Но слова, как магниты, со временем так обрастают булавками и обломками того и сего, что теряют все свое притяжение. У меня старые слова уже не были такими сухими и точными, какими казались мне когда-то. Я едва удержался от улыбки, рассказывая ей о конечностях, похороненных внутри детей, и о шраме на животе Захарии Маккензи. Все это выглядело настолько невероятным, что я даже сказал Хелен: может, и верно говорили, будто нигде он не странствовал и никуда не сбегал, а только мечтал об этом, жалкий старый выдумщик.
Хелен улыбалась, когда я это ей говорил, но ее синие глаза с очень выразительными нижними веками не улыбались.
Увидев, что я закончил, она спросила:
– А что было с остальными?
– Ты о ком?
– Трое детей. Рахиль, Амос и Эсфирь. Или Захария, после того как твой дед с ним повстречался? Он когда-нибудь говорил, что с ним произошло?
– Нет. Ты думаешь, Дэниел и правда был в Патагонии? Думаешь, Маккензи и правда существовали? Ты правда так считаешь?
– Ну, я не знаю.
Она посмотрела на меня – или сквозь меня.
– Но, может быть, лучше и не знать. Может, лучше просто забыть обо всем этом.
В тот же день, больше ради шутки, чем по какой-либо другой причине, – глупость, конечно, – я написал письмо своему старому ученому другу Доналду Кромарти, который теперь был профессором Доналдом Кромарти. То было длинное письмо. Я написал ему обо всем: о Мюиртоне и о Дэниеле Стивенсоне, о «Мингулэе» и его экспедиции в Патагонию, о Маккензи. Я спрашивал его (я знал, что он не против – это было его любимое занятие), не трудно ли ему будет узнать, опирается эта история на реальные факты или нет. Я просил сделать это для Хелен (хоть и не сказал Хелен, что пишу ему). Я заверил его, что сам считаю все это чепухой, но, тем не менее, буду крайне признателен.

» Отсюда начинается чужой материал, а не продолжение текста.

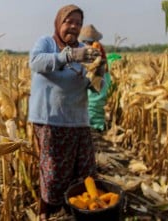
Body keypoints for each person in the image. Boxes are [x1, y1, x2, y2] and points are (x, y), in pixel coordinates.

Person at [28, 4, 101, 220]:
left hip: (78, 121)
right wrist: (68, 56)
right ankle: (48, 211)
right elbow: (35, 63)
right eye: (69, 21)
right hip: (50, 121)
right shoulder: (47, 43)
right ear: (59, 22)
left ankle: (78, 209)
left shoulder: (86, 52)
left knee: (85, 170)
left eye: (78, 23)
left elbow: (95, 87)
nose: (74, 27)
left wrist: (100, 71)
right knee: (53, 172)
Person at [78, 24, 110, 132]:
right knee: (96, 102)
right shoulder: (96, 47)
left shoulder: (94, 48)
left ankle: (95, 126)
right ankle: (97, 125)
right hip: (102, 75)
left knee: (94, 101)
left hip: (98, 75)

Той ночью, когда мы с Хелен лежали в постели, глядя сквозь венецианское окно на звезды, которые складывались в диких зверей, она сказала: то, что я до сих пор не хотел рассказывать ей патагонскую историю, говорит обо мне больше, чем все, что ей до сих пор случалось обо мне узнать.
Я думаю, она была права. Странно, да? Мы все знаем, что важнее всего то, чего мы не говорим. А почти все, что мы говорим, – всего лишь камуфляж, или, может быть, доспехи. Или, быть может, повязка на рану.
Восьми лет от роду Амос Маккензи был отдан в «Аббатство» – приют для бродяг и бездомных (только мальчиков) на юге Англии. Учреждение держали служители Святого Ордена Исправления. Пять лет он мучительно заикался, с трудом продираясь от согласной к согласной, как альпинист, взбирающийся по сложной каменной стене. В тринадцатый день рождения заикание прошло. К тому времени он стал тощим некрасивым мальчиком.